Your broker must support the specific exchange where the REIT is traded. For example, if an investor based in Malaysia wants to invest in Simon Property Group (NYSE: SPG), they would need a broker that offers access to the New York Stock Exchange.

Most international brokers provide access to major U.S. exchanges, making it relatively straightforward to invest in American REITs.

Investing in International REITs

If you’re targeting REITs listed in other regions, such as Australia, you’ll need to ensure your broker supports that specific market. Not all brokers offer global coverage, so this step is crucial before opening an account.

How to Check Broker Market Access

When evaluating a broker, it’s important to review which exchanges they support. A simple way to do this is by checking the “Fees” or “Markets” section of a broker’s review, where available exchanges and trading conditions are typically outlined.

Key Takeaway

Before investing in any REIT, make sure your broker provides access to the relevant stock exchange. This ensures you can execute trades smoothly and access the markets that align with your investment strategy.

Investing in REITs

REIT ETFs and CEFs

Just as with stocks in other sectors, there are many ways an investor can invest in REITs.

For those who prefer not to actively engage in choosing which individual REITs they think will perform well, going with a REIT Exchange Traded Fund (ETF) might make sense. An argument against these ETFs, however, is that they tend to be heavily invested in popular, highly valued REITs and therefore the dividend they pay is usually low relative to their price.

With mutual funds and closed-end funds (CEFs) you can get active management, but this can come with a high cost. Management fees are often above 1% per year and because of these fees, most funds will underperform the market (and the index-linked ETFs). With CEFs comes an additional risk as they can use leverage to enhance their returns, but the flipside of this is that in bad times losses can also multiply.

Investors who like to manage their portfolios themselves might be interested in adding some individual REITs after careful analysis.
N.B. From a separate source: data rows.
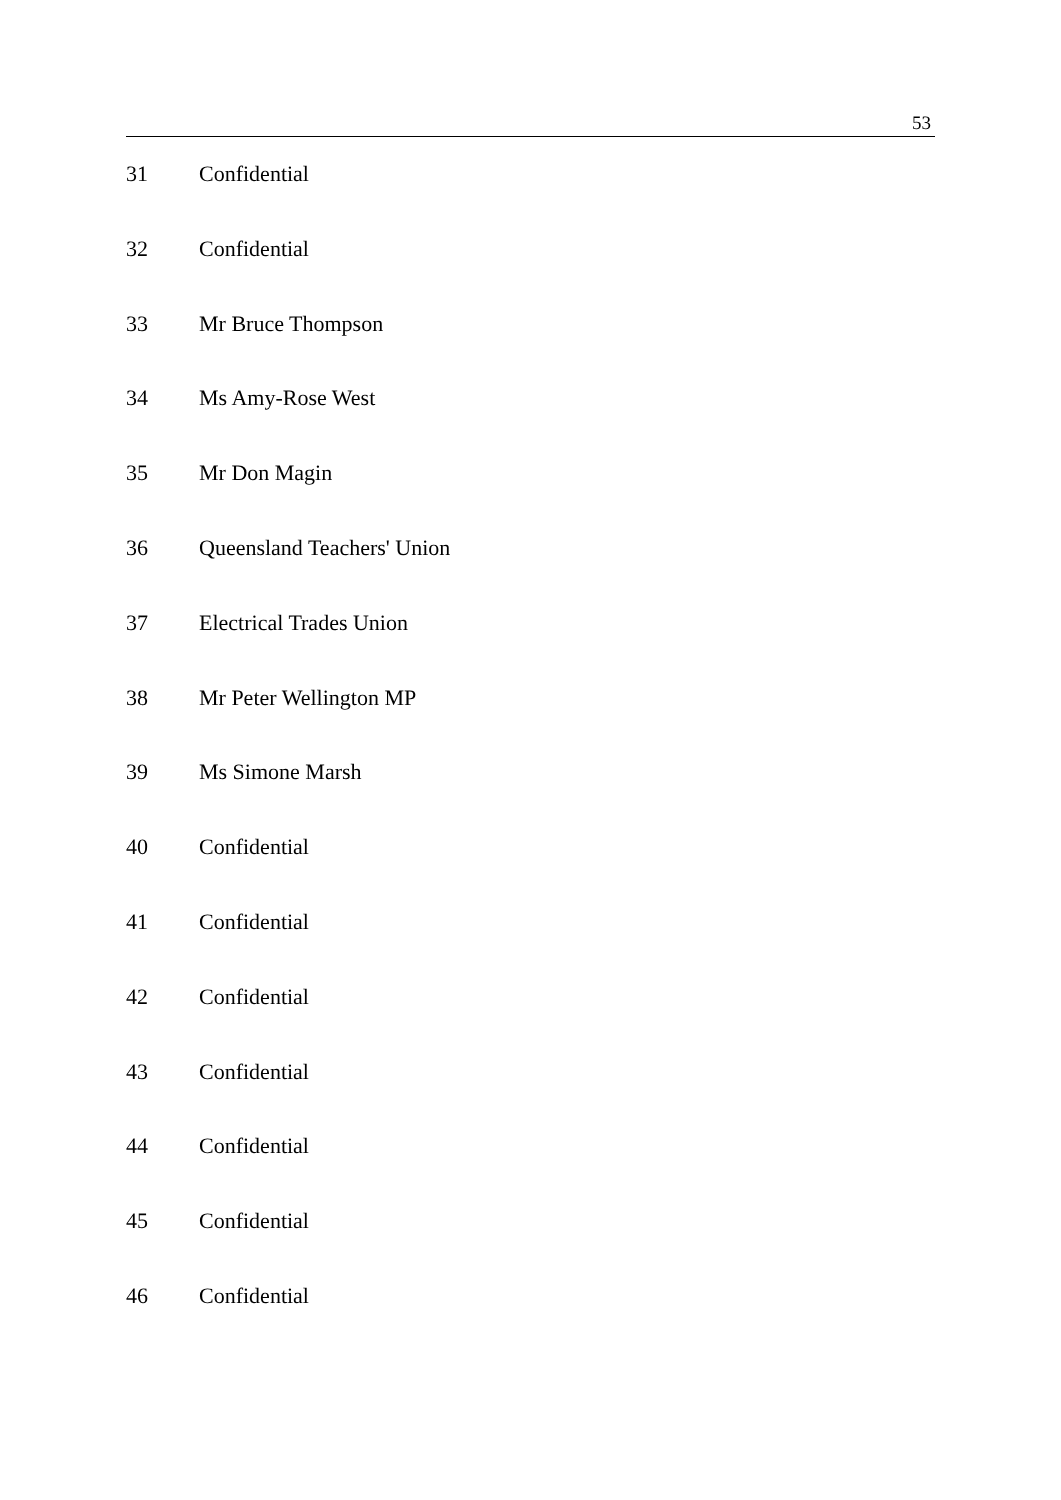53
| 31 | Confidential |
| 32 | Confidential |
| 33 | Mr Bruce Thompson |
| 34 | Ms Amy-Rose West |
| 35 | Mr Don Magin |
| 36 | Queensland Teachers' Union |
| 37 | Electrical Trades Union |
| 38 | Mr Peter Wellington MP |
| 39 | Ms Simone Marsh |
| 40 | Confidential |
| 41 | Confidential |
| 42 | Confidential |
| 43 | Confidential |
| 44 | Confidential |
| 45 | Confidential |
| 46 | Confidential |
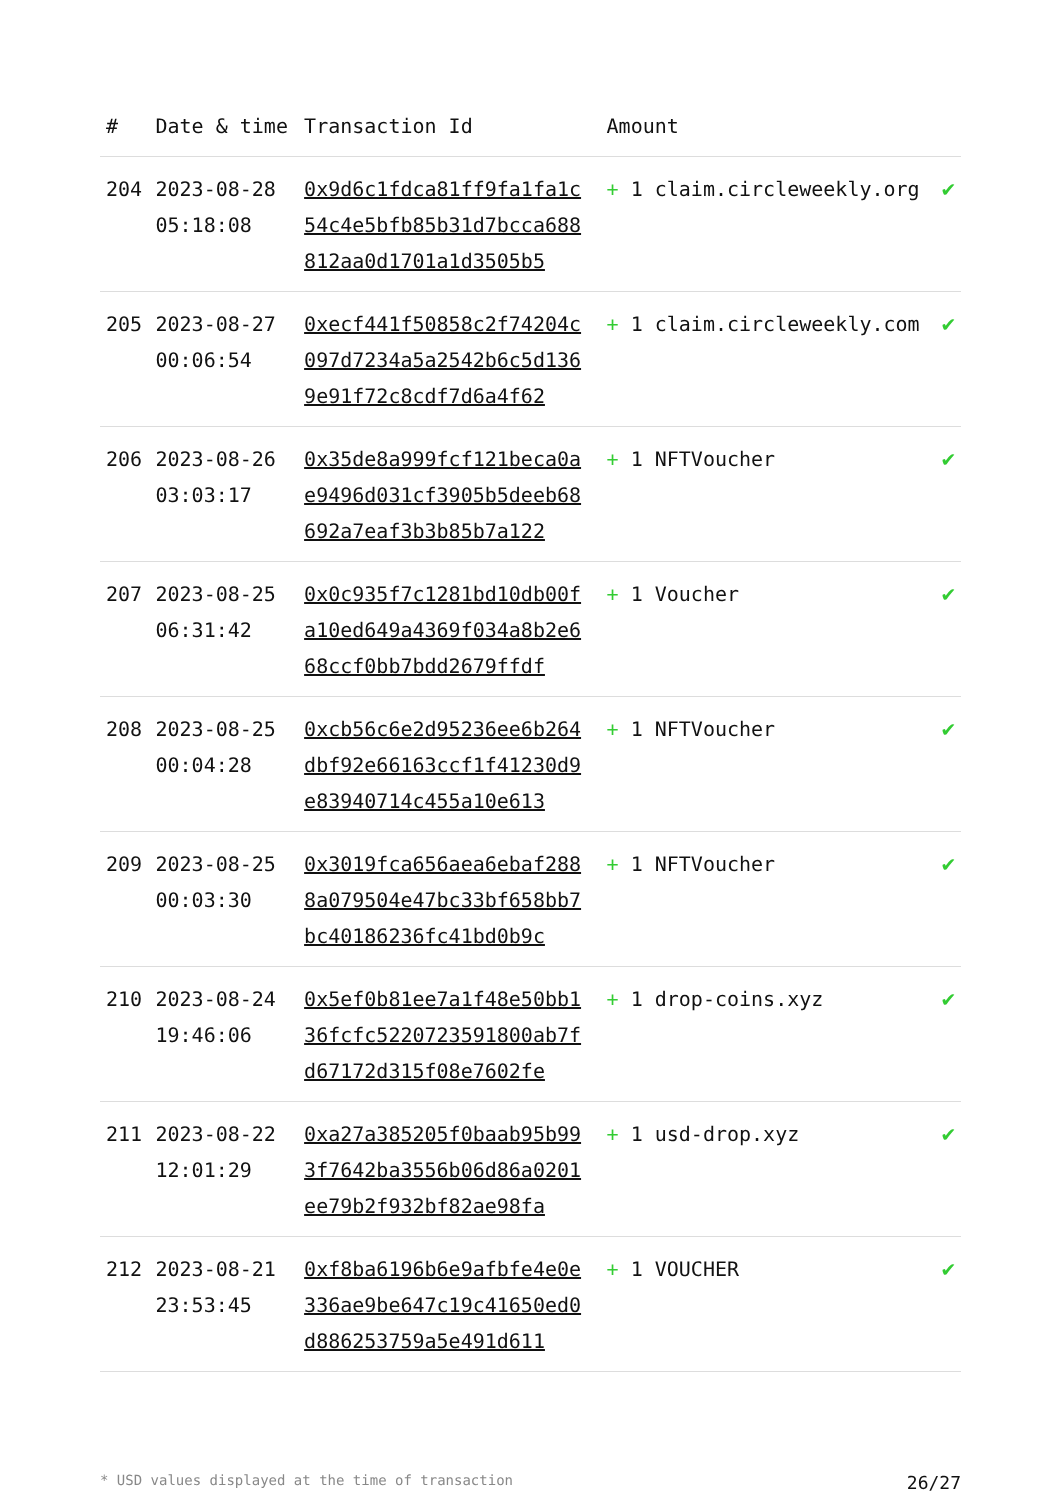| # | Date & time | Transaction Id | Amount | |
| --- | --- | --- | --- | --- |
| 204 | 2023-08-28 05:18:08 | 0x9d6c1fdca81ff9fa1fa1c54c4e5bfb85b31d7bcca688812aa0d1701a1d3505b5 | + 1 claim.circleweekly.org | ✔ |
| 205 | 2023-08-27 00:06:54 | 0xecf441f50858c2f74204c097d7234a5a2542b6c5d1369e91f72c8cdf7d6a4f62 | + 1 claim.circleweekly.com | ✔ |
| 206 | 2023-08-26 03:03:17 | 0x35de8a999fcf121beca0ae9496d031cf3905b5deeb68692a7eaf3b3b85b7a122 | + 1 NFTVoucher | ✔ |
| 207 | 2023-08-25 06:31:42 | 0x0c935f7c1281bd10db00fa10ed649a4369f034a8b2e668ccf0bb7bdd2679ffdf | + 1 Voucher | ✔ |
| 208 | 2023-08-25 00:04:28 | 0xcb56c6e2d95236ee6b264dbf92e66163ccf1f41230d9e83940714c455a10e613 | + 1 NFTVoucher | ✔ |
| 209 | 2023-08-25 00:03:30 | 0x3019fca656aea6ebaf2888a079504e47bc33bf658bb7bc40186236fc41bd0b9c | + 1 NFTVoucher | ✔ |
| 210 | 2023-08-24 19:46:06 | 0x5ef0b81ee7a1f48e50bb136fcfc5220723591800ab7fd67172d315f08e7602fe | + 1 drop-coins.xyz | ✔ |
| 211 | 2023-08-22 12:01:29 | 0xa27a385205f0baab95b993f7642ba3556b06d86a0201ee79b2f932bf82ae98fa | + 1 usd-drop.xyz | ✔ |
| 212 | 2023-08-21 23:53:45 | 0xf8ba6196b6e9afbfe4e0e336ae9be647c19c41650ed0d886253759a5e491d611 | + 1 VOUCHER | ✔ |
* USD values displayed at the time of transaction 26/27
And unlike some other sectors, like biotech, the business model of some equity REITs can be easily understood by everyday investors.

Continue to the next chapter to read about some metrics that are often cited and looked at by REIT analysts.

Investing in REITs

Metrics for REITs

The most important and most widely used indicator used to describe a REIT’s size and assess its value is Net Asset Value (NAV).

The NAV is the market value of all the company’s assets, like their properties and cash on hand, after subtracting the market value of all its liabilities and obligations.

Historically, REITs often trade around or close to their NAV per share, as the NAV reflects an estimate of the actual value of the properties. Note that the NAV can differ from the book value. For example, a REIT might have purchased a mall a decade ago. If that mall performed poorly and is not expected to rebound, the book value will be much higher than what is accounted for in the NAV.

Depending on the prevailing market sentiment, you can sometimes buy REITs below their NAV, which can be similar to buying real estate at a bargain price.

Note that if a REIT trades above its NAV, it makes sense to issue new shares if they use the proceeds to expand their business, thus creating additional value for shareholders.

Conversely, if the share price is significantly below the NAV, issuing new shares would be a dilutive move and frowned upon by investors.

The most commonly accepted and reported measure of a REIT’s operating performance is FFO, or Funds From Operations. It is equal to a REIT’s net income, excluding gains or losses from sales of property and adding real estate depreciation.

If you deduct the amount spent on investments (capital expenditures, or capex) from the FFO, you’ll arrive at the Adjusted Funds from Operations (AFFO).